# Resonant Motions of the Three-dimensional Elastic Pendulum
**Source**: https://www.maths.tcd.ie/report_series/abstracts/tcdm0101.html
**Parent**: https://www.maths.tcd.ie/research/papers/
## Resonant Motions of the Three-dimensional Elastic Pendulum
### Peter Lynch
#### Abstract
The three-dimensional motion of the elastic pendulum or swinging spring
is investigated in this study. The amplitude is assumed to be small, so
that the perturbation approach is valid. If the Lagrangian is
approximated by keeping terms up to cubic order, the system has three
independent constants of motion; it is therefore completely
integrable.
The linear normal modes are derived, and some special solutions are
considered. For unmodulated motion, with no transfer of energy between
vertical and horizontal components, elliptic-parabolic solutions are
found, which generalize the solutions first found by Vitt and Gorelik.
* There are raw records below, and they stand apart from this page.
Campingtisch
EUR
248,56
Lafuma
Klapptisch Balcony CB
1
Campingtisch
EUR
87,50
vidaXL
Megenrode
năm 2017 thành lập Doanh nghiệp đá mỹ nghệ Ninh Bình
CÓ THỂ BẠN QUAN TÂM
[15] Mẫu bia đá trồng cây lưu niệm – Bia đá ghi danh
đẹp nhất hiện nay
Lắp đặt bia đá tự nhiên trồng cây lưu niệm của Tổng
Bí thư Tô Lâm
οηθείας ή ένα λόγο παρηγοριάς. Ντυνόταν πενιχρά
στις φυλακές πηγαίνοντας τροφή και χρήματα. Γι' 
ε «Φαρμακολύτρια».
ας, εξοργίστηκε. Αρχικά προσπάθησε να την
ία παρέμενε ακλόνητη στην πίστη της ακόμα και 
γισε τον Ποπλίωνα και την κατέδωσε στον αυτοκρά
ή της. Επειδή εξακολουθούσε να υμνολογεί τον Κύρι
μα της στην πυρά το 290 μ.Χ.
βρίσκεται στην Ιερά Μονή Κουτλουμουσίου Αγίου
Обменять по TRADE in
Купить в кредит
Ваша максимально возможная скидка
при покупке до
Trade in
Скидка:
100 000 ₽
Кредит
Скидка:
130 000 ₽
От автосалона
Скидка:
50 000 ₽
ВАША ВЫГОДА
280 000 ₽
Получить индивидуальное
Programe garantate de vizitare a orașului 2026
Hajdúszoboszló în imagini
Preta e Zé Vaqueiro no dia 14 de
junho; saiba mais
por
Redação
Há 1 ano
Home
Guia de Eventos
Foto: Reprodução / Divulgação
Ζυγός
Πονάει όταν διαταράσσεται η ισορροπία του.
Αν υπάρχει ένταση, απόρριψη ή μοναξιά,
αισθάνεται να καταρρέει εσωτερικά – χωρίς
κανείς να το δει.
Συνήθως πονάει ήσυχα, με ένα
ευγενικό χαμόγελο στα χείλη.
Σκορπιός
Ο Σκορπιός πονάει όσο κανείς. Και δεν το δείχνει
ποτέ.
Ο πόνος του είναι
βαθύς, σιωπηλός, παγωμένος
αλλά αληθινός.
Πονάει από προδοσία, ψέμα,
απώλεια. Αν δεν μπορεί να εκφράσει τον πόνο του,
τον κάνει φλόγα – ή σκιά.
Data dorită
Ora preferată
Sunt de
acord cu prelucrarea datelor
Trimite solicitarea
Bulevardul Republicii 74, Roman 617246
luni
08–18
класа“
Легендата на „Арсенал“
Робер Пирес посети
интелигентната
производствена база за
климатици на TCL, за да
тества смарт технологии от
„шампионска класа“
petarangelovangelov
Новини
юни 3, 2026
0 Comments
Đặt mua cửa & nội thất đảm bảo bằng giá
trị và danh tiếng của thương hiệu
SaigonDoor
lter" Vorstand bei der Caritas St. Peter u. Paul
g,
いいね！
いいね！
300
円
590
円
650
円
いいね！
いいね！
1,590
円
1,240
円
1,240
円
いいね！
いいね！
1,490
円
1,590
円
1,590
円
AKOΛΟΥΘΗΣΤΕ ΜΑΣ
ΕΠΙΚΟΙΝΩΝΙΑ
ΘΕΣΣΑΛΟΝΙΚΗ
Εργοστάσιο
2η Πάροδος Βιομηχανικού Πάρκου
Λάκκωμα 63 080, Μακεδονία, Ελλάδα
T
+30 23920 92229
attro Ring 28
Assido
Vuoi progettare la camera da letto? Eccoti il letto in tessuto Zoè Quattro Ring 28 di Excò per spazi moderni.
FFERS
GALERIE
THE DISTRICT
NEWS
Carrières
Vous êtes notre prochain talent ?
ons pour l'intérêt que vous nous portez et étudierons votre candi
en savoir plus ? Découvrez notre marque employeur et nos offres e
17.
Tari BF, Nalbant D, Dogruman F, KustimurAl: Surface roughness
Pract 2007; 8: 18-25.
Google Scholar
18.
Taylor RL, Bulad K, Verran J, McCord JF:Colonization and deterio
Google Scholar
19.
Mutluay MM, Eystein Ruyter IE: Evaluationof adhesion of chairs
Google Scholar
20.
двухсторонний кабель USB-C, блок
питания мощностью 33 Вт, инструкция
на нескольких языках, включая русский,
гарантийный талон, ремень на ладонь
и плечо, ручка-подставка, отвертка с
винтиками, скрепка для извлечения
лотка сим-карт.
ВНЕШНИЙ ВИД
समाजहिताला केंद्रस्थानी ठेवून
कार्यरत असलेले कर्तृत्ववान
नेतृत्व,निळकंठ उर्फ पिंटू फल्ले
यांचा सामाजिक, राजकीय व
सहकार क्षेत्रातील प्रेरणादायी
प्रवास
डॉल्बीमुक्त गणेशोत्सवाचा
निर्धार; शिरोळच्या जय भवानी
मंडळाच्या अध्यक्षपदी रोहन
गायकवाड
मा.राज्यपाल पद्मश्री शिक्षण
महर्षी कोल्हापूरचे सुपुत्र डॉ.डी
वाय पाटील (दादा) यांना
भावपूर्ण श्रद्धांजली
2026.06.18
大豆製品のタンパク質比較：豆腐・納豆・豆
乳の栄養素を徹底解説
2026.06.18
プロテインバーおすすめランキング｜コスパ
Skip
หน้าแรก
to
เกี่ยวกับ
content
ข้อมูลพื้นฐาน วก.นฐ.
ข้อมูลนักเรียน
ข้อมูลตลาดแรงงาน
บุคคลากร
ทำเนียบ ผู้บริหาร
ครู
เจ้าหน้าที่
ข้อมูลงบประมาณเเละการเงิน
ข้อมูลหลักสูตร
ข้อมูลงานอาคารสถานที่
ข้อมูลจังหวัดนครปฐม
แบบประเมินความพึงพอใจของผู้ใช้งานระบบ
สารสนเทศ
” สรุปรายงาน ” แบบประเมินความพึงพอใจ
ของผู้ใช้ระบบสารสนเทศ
These solutions are illustrated by numerical integrations.
Perturbations about conical motion are then studied, and solutions in
terms of elementary functions are found.
When the ratio of the the normal mode frequencies is approximately two
to one, an interesting resonance phenomenon occurs, in which energy is
transferred periodically between predominantly vertical and
predominantly horizontal oscillations. The motion has two distinct
characteristic times, that of the oscillations and that of the
resonance envelope, and a multiple time-scale analysis is found to be
productive. The amplitude of the vertical component may be expressed
in terms of Jacobian elliptic functions.
As the oscillations change from horizontal to vertical and back again,
it is observed that each horizontal excursion is in a different
direction. To study this phenomenon, it is convenient to transform the
equations to rotating co-ordinates. Expressions for the precession of
the swing-plane are derived. The approximate solutions are compared to
numerical integrations of the exact equations, and are found to give a
realistic description of the motion.
*Keywords:* Elastic Pendulum, Swinging Spring, Nonlinear Resonance, Precession.